SURİYE VE İSRAİL’İN İŞGALİ
Geçen hafta Doha formunda gerçekleştirdiğimiz temasın yanı sıra pek çok ülkeyle yoğun diplomasi yürütmekteyiz. Suriye etraflıca değerlendirilmekte ve tedbirler alınmaktadır. İsrail’in uluslararası hukuku yok sayarak bu kez Suriye’deki gelişmelerden çıkar sağlama çabalarını maalesef görmekteyiz. İsrail Suriye’nin toprak bütünlüğünü tehdit altına almaktadır. İsrail, şimdi de Suriyeli kardeşlerimizin geleceğini tehdit etmektedir. Netanyahu Golan tepelerinin İsrail toprağı olarak görmektedir. Türkiye olarak her zaman olduğu gibi Suriyeli kardeşlerimizin yanında durmaya devam edeceğiz. Suriye’nin terörizm yuvası olmasına izin vermeyeceğiz.
DEAŞ ve PKK’nın mevcut durumdan faydalanmaması için ne gerekiyorsa yapacağız. Dost ve müttefiklerimize bu mücadele işbirliği beklediğimizi her fırsatta dile getirmekten geri duymayacağız. Gazze’de yaşananlar, bu saldırıların bölgede sebep olduğu tırmanma ve istikrarsızlık karşısında kelimeler kifayetsiz kalıyor. Ukrayna’da diplomasisin arka plana itilmesi bölgeyi ateş çemberine itiyor. Türkiye savaşın ilk gününden bu yana İsrail’in yaptıklarını dünya çapında gözler önüne sererek mezalime son vermeyi hedeflemiştir.
FİLİSTİN
İsrail en az 16 bini çocuk olmak üzere 44 bin Filistinli’yi katletmiştir. Filistinliler açlık ve bulaşıcı hastalıklara mahkum edilmiştir. İnsani yardımların girişine izin verilmemiştir. Gazze’ye bu güne kadar 88 bin ton yardım gönderdik. Filistin’e verdiğimiz desteği kötü niyetle karalamak isteyen çevrelerin aksine 2 Mayıs’ta İsrail’le ticareti tamamen durdurduk. İsrail’in uluslararası hukuk önünde sorumlu tutulması için uluslararası mekanizmaların işletilmesini istedik. Uluslararası platformlarda çok sayıda girişimlere devam ediyoruz. İsrail’e silah satışının durdurulması için öncülük ettik. İsrail bölgedeki saldırganlığını bazı ülkelerin diplomatik, ekonomik ve askeri yardımıyla sürdürmektedir. İsrail’i uluslararası toplum içinde tecrit etmek için de çaba gösteriyoruz.
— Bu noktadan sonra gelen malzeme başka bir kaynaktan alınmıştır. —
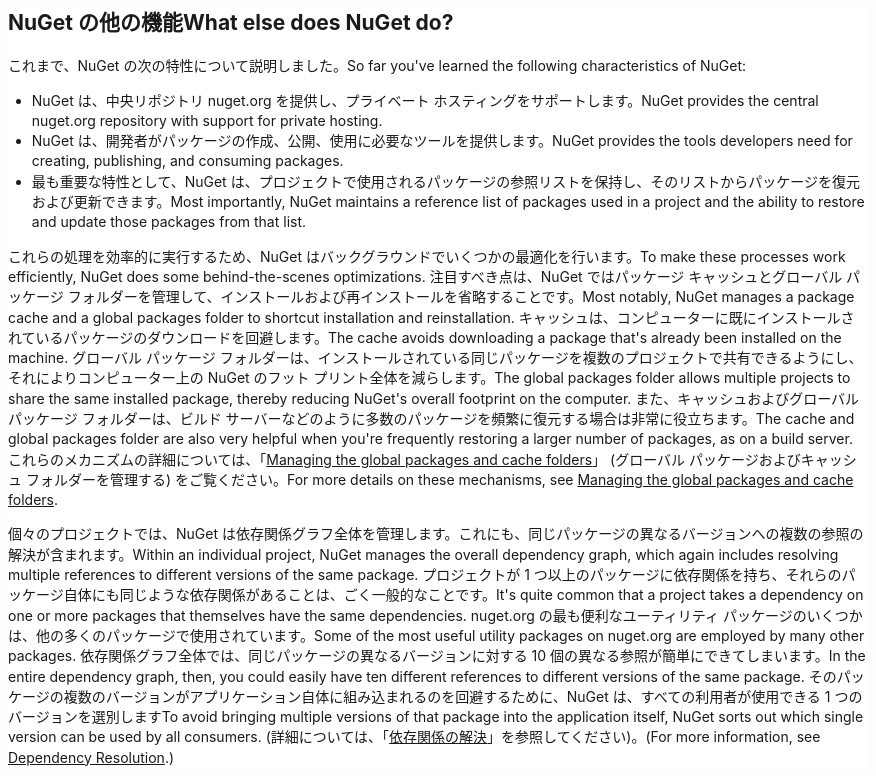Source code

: ## <a name="what-else-does-nuget-do"></a><span data-ttu-id="834a2-217">NuGet の他の機能</span><span class="sxs-lookup"><span data-stu-id="834a2-217">What else does NuGet do?</span></span>

<span data-ttu-id="834a2-218">これまで、NuGet の次の特性について説明しました。</span><span class="sxs-lookup"><span data-stu-id="834a2-218">So far you've learned the following characteristics of NuGet:</span></span>

- <span data-ttu-id="834a2-219">NuGet は、中央リポジトリ nuget.org を提供し、プライベート ホスティングをサポートします。</span><span class="sxs-lookup"><span data-stu-id="834a2-219">NuGet provides the central nuget.org repository with support for private hosting.</span></span>
- <span data-ttu-id="834a2-220">NuGet は、開発者がパッケージの作成、公開、使用に必要なツールを提供します。</span><span class="sxs-lookup"><span data-stu-id="834a2-220">NuGet provides the tools developers need for creating, publishing, and consuming packages.</span></span>
- <span data-ttu-id="834a2-221">最も重要な特性として、NuGet は、プロジェクトで使用されるパッケージの参照リストを保持し、そのリストからパッケージを復元および更新できます。</span><span class="sxs-lookup"><span data-stu-id="834a2-221">Most importantly, NuGet maintains a reference list of packages used in a project and the ability to restore and update those packages from that list.</span></span>

<span data-ttu-id="834a2-222">これらの処理を効率的に実行するため、NuGet はバックグラウンドでいくつかの最適化を行います。</span><span class="sxs-lookup"><span data-stu-id="834a2-222">To make these processes work efficiently, NuGet does some behind-the-scenes optimizations.</span></span> <span data-ttu-id="834a2-223">注目すべき点は、NuGet ではパッケージ キャッシュとグローバル パッケージ フォルダーを管理して、インストールおよび再インストールを省略することです。</span><span class="sxs-lookup"><span data-stu-id="834a2-223">Most notably, NuGet manages a package cache and a global packages folder to shortcut installation and reinstallation.</span></span> <span data-ttu-id="834a2-224">キャッシュは、コンピューターに既にインストールされているパッケージのダウンロードを回避します。</span><span class="sxs-lookup"><span data-stu-id="834a2-224">The cache avoids downloading a package that's already been installed on the machine.</span></span> <span data-ttu-id="834a2-225">グローバル パッケージ フォルダーは、インストールされている同じパッケージを複数のプロジェクトで共有できるようにし、それによりコンピューター上の NuGet のフット プリント全体を減らします。</span><span class="sxs-lookup"><span data-stu-id="834a2-225">The global packages folder allows multiple projects to share the same installed package, thereby reducing NuGet's overall footprint on the computer.</span></span> <span data-ttu-id="834a2-226">また、キャッシュおよびグローバル パッケージ フォルダーは、ビルド サーバーなどのように多数のパッケージを頻繁に復元する場合は非常に役立ちます。</span><span class="sxs-lookup"><span data-stu-id="834a2-226">The cache and global packages folder are also very helpful when you're frequently restoring a larger number of packages, as on a build server.</span></span> <span data-ttu-id="834a2-227">これらのメカニズムの詳細については、「[Managing the global packages and cache folders](consume-packages/managing-the-global-packages-and-cache-folders.md)」 (グローバル パッケージおよびキャッシュ フォルダーを管理する) をご覧ください。</span><span class="sxs-lookup"><span data-stu-id="834a2-227">For more details on these mechanisms, see [Managing the global packages and cache folders](consume-packages/managing-the-global-packages-and-cache-folders.md).</span></span>

<span data-ttu-id="834a2-228">個々のプロジェクトでは、NuGet は依存関係グラフ全体を管理します。これにも、同じパッケージの異なるバージョンへの複数の参照の解決が含まれます。</span><span class="sxs-lookup"><span data-stu-id="834a2-228">Within an individual project, NuGet manages the overall dependency graph, which again includes resolving multiple references to different versions of the same package.</span></span> <span data-ttu-id="834a2-229">プロジェクトが 1 つ以上のパッケージに依存関係を持ち、それらのパッケージ自体にも同じような依存関係があることは、ごく一般的なことです。</span><span class="sxs-lookup"><span data-stu-id="834a2-229">It's quite common that a project takes a dependency on one or more packages that themselves have the same dependencies.</span></span> <span data-ttu-id="834a2-230">nuget.org の最も便利なユーティリティ パッケージのいくつかは、他の多くのパッケージで使用されています。</span><span class="sxs-lookup"><span data-stu-id="834a2-230">Some of the most useful utility packages on nuget.org are employed by many other packages.</span></span> <span data-ttu-id="834a2-231">依存関係グラフ全体では、同じパッケージの異なるバージョンに対する 10 個の異なる参照が簡単にできてしまいます。</span><span class="sxs-lookup"><span data-stu-id="834a2-231">In the entire dependency graph, then, you could easily have ten different references to different versions of the same package.</span></span> <span data-ttu-id="834a2-232">そのパッケージの複数のバージョンがアプリケーション自体に組み込まれるのを回避するために、NuGet は、すべての利用者が使用できる 1 つのバージョンを選別します</span><span class="sxs-lookup"><span data-stu-id="834a2-232">To avoid bringing multiple versions of that package into the application itself, NuGet sorts out which single version can be used by all consumers.</span></span> <span data-ttu-id="834a2-233">(詳細については、「[依存関係の解決](concepts/dependency-resolution.md)」を参照してください)。</span><span class="sxs-lookup"><span data-stu-id="834a2-233">(For more information, see [Dependency Resolution](concepts/dependency-resolution.md).)</span></span>

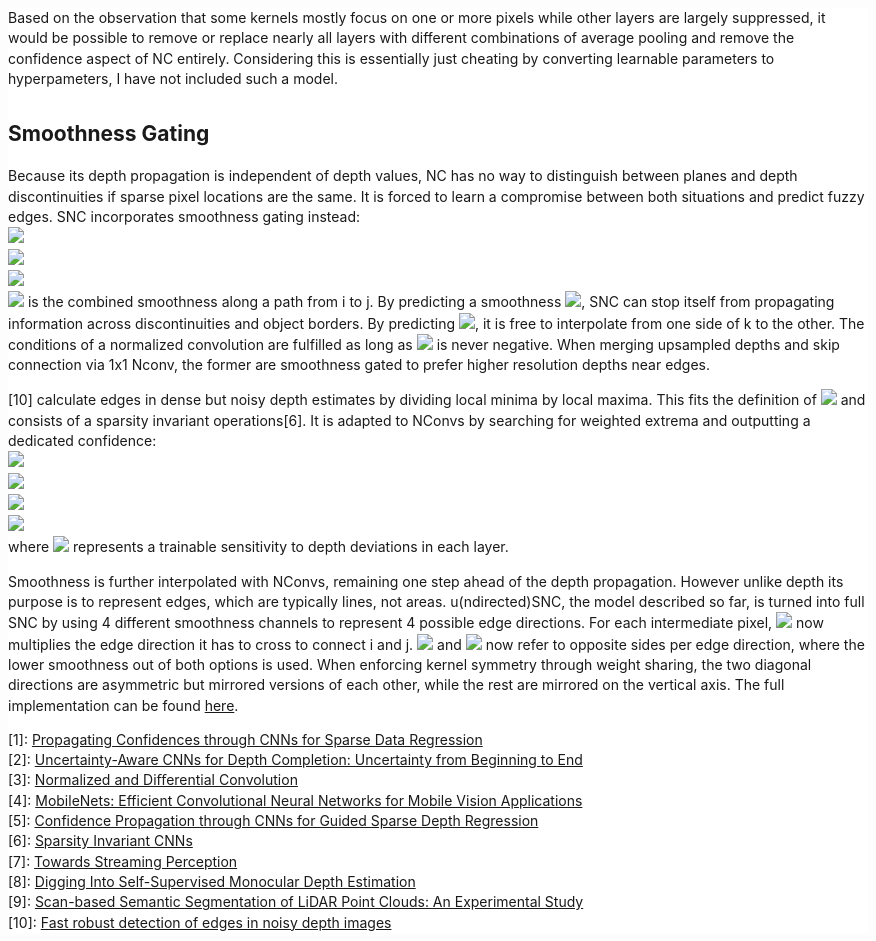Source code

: Based on the observation that some kernels mostly focus on one or more pixels while other layers are largely suppressed,
it would be possible to remove or replace nearly all layers with different combinations of average pooling and remove the confidence aspect of NC entirely.
Considering this is essentially just cheating by converting learnable parameters to hyperpameters, I have not included such a model.


## Smoothness Gating

Because its depth propagation is independent of depth values, NC has no way to distinguish between planes and depth discontinuities if sparse pixel locations are the same.
It is forced to learn a compromise between both situations and predict fuzzy edges.
SNC incorporates smoothness gating instead: \
<img src="https://render.githubusercontent.com/render/math?math=x_i' = \sum_j \hat{w}_{ij} s_{ij} x_j"> \
<img src="https://render.githubusercontent.com/render/math?math=s_{ij} = \prod_{k}^{i \rightarrow j} s_k"> \
<img src="https://render.githubusercontent.com/render/math?math=s_{k} \in [0,1]"> \
<img src="https://render.githubusercontent.com/render/math?math=s_{ij}"> is the combined smoothness along a path from i to j.
By predicting a smoothness <img src="https://render.githubusercontent.com/render/math?math=s_{k} = 0">, SNC can stop itself from propagating information across discontinuities and object borders.
By predicting <img src="https://render.githubusercontent.com/render/math?math=s_{k} = 1">, it is free to interpolate from one side of k to the other.
The conditions of a normalized convolution are fulfilled as long as <img src="https://render.githubusercontent.com/render/math?math=s_{ij}"> is never negative.
When merging upsampled depths and skip connection via 1x1 Nconv, the former are smoothness gated to prefer higher resolution depths near edges.

[10] calculate edges in dense but noisy depth estimates by dividing local minima by local maxima.
This fits the definition of <img src="https://render.githubusercontent.com/render/math?math=s_{k}"> and consists of a sparsity invariant operations[6].
It is adapted to NConvs by searching for weighted extrema and outputting a dedicated confidence: \
<img src="https://render.githubusercontent.com/render/math?math=j_{\text{max},k} = \text{argmax}_{j \in U(k)} \text{cd}_j d_j"> \
<img src="https://render.githubusercontent.com/render/math?math=j_{\text{min},k} = \text{argmax}_{j \in U(k)} \frac{\text{cd}_j}{d_j}"> \
<img src="https://render.githubusercontent.com/render/math?math=s_k = \big(\frac{d_{j_{\text{min},k}}}{d_{j_{\text{max},k}}}\big )^{w_\text{pow}}">  \
<img src="https://render.githubusercontent.com/render/math?math=\text{cs}_k = \text{cd}_{j_{\text{min},k}} \text{cd}_{j_{\text{max},k}}"> \
where  <img src="https://render.githubusercontent.com/render/math?math=w_\text{pow}"> represents a trainable sensitivity to depth deviations in each layer.

Smoothness is further interpolated with NConvs, remaining one step ahead of the depth propagation.
However unlike depth its purpose is to represent edges, which are typically lines, not areas.
u(ndirected)SNC, the model described so far, is turned into full SNC by using 4 different smoothness channels to represent 4 possible edge directions.
For each intermediate pixel, <img src="https://render.githubusercontent.com/render/math?math=s_{ij}"> now multiplies the edge direction it has to cross to connect i and j.
<img src="https://render.githubusercontent.com/render/math?math=j_{\text{min},k}">
and <img src="https://render.githubusercontent.com/render/math?math=j_{\text{max},k}">
now refer to opposite sides per edge direction, where the lower smoothness out of both options is used.
When enforcing kernel symmetry through weight sharing, the two diagonal directions are asymmetric but mirrored versions of each other, while the rest are mirrored on the vertical axis.
The full implementation can be found [here](model/SNC_conv.py).


[1]:  [Propagating Confidences through CNNs for Sparse Data Regression](https://arxiv.org/abs/1805.11913)\
[2]: [Uncertainty-Aware CNNs for Depth Completion: Uncertainty from Beginning to End](https://arxiv.org/abs/2006.03349)\
[3]: [Normalized and Diﬀerential Convolution](https://www.researchgate.net/publication/3557083_Normalized_and_differential_convolution)\
[4]: [MobileNets: Efficient Convolutional Neural Networks for Mobile Vision Applications](https://arxiv.org/abs/1704.04861v1)\
[5]: [Confidence Propagation through CNNs for Guided Sparse Depth Regression ](https://arxiv.org/abs/1811.01791)\
[6]: [Sparsity Invariant CNNs](https://arxiv.org/abs/1708.06500)\
[7]: [Towards Streaming Perception](https://arxiv.org/abs/2005.10420)\
[8]: [Digging Into Self-Supervised Monocular Depth Estimation](https://arxiv.org/abs/1806.01260)\
[9]: [Scan-based Semantic Segmentation of LiDAR Point Clouds: An Experimental Study](https://arxiv.org/pdf/2004.11803.pdf)\
[10]: [Fast robust detection of edges in noisy depth images](https://opus.lib.uts.edu.au/bitstream/10453/100244/4/Fast%20Robust%20Detection%20of%20Edges.pdf)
Her hâl ve kârda Ortadoğu’da kalıcı barış iki devletli çözümden geçmektedir. Lübnan’da sağlanan ateşkes bölgesindeki yangını söndürmeye yeterli değildir. Filistin’de akan kan durmadıkça bölgede huzur ve barış olmayacaktır. Ukrayna’nın toprak bütünlüğünü destekliyoruz. Irak’la son dönemde yakın işbirliğimizi sürdürürken ülkenin bölgesel şiddet sarmalının dışında tutulması için elimizden gelen çabayı göstermekteyiz.”